Spectroscopic insights into U(IV) speciation in aqueous solution


Spectroscopic insights into U(IV) speciation in aqueous solution

Lehmann, S.; Steudtner, R.; Gerber, U.; Zimmermann, T.; Brendler, V.

This work is focused on uranium as the major component of the nuclear fuel cycle. It is important to predict its environmental behavior for, e.g., the safety assessment of a future repository or the remediation of the various legacies of uranium mining and milling. Typically, diluted to highly saline aquifer systems under reducing conditions with carbonates, silicates, phosphates, chlorides and sulfates as important complexing agents are to be considered. However, predictions for U(IV) speciation often suffer from a sparsely populated thermodynamic data base [1], often due to a missing spectroscopic evaluation of species stoichiometry and structure.
This work combines absorption and fluorescence spectroscopies to reveal the speciation of U(IV) in solution in concentrations down to 10⁻⁶ M uranium.
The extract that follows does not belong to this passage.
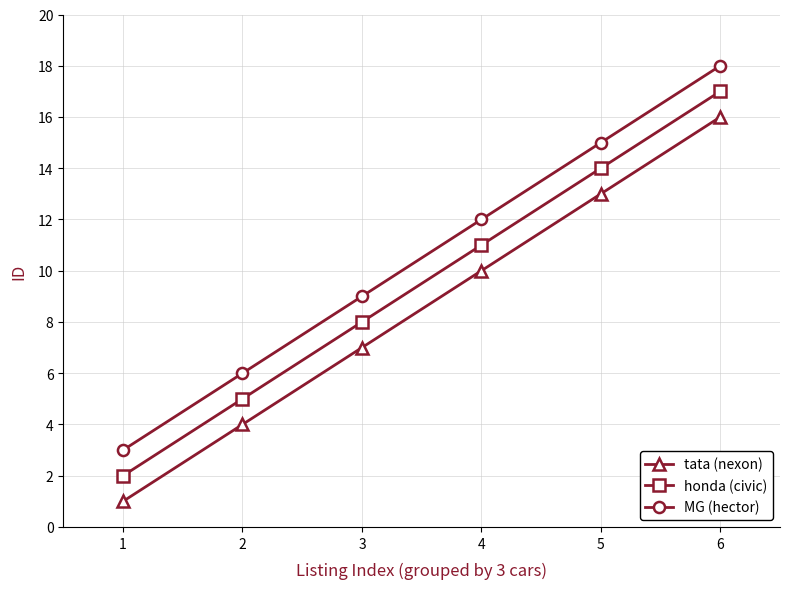

The MG (hector) series shows 6 at 2. True or false?

True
The set-up for time-resolved laser-induced fluorescence was optimized to allow the determination of fluorescence decay times of U(IV) in perchloric as well as in chloric acid with 2.5 ± 0.4 ns at room temperature and 152 ± 8.3 ns at liquid nitrogen temperature. By decreasing the temperature we gained an improved fine structure with a band splitting of the main peak at 410 nm and a redshift could be observed.
By evaluation of UV-vis based titration series (pH = 0 2, [U] = 10⁻⁴-10⁻⁵ M, [SO4] from 0 to 1.9·10⁻⁵ M) in the U(IV) sulfate system, complex formation constants for USO₄²⁺ and U(SO₄)₂(aq) could be derived, yielding 6.9 ± 0.3 and 11.8 ± 0.5, respectively, when extrapolated to infinite dilution. This log K values for the 1:1 complex is close to the NEA recommendation of 6.58 whereas our value for the 1:2 complex is about one order of magnitude higher than that selected in [1]. The NEA recommendations are exclusively based on liquid-liquid extraction experiments, with higher ionic strengths (up to 2 M) and U(IV) concentrations (up to 0.1 M) as applied in this work.
The potential of direct U(IV) spectroscopy for speciation analysis at environmentally relevant uranium concentrations was proven in this study. Eventually, all acquired information will increase confidence in respective U(IV) reactive transport modelling.
The authors gratefully acknowledge funding by the German Federal Ministry of Economic Affairs and Energy under the grant 02E11334B.
[1] R. Guillaumont et al. (2003). "Update on the chemical thermodynamics of uranium, neptunium, plutonium, americium and technetium., vol. 5 of Chemical Thermodynamics." Elsevier: 960 pp.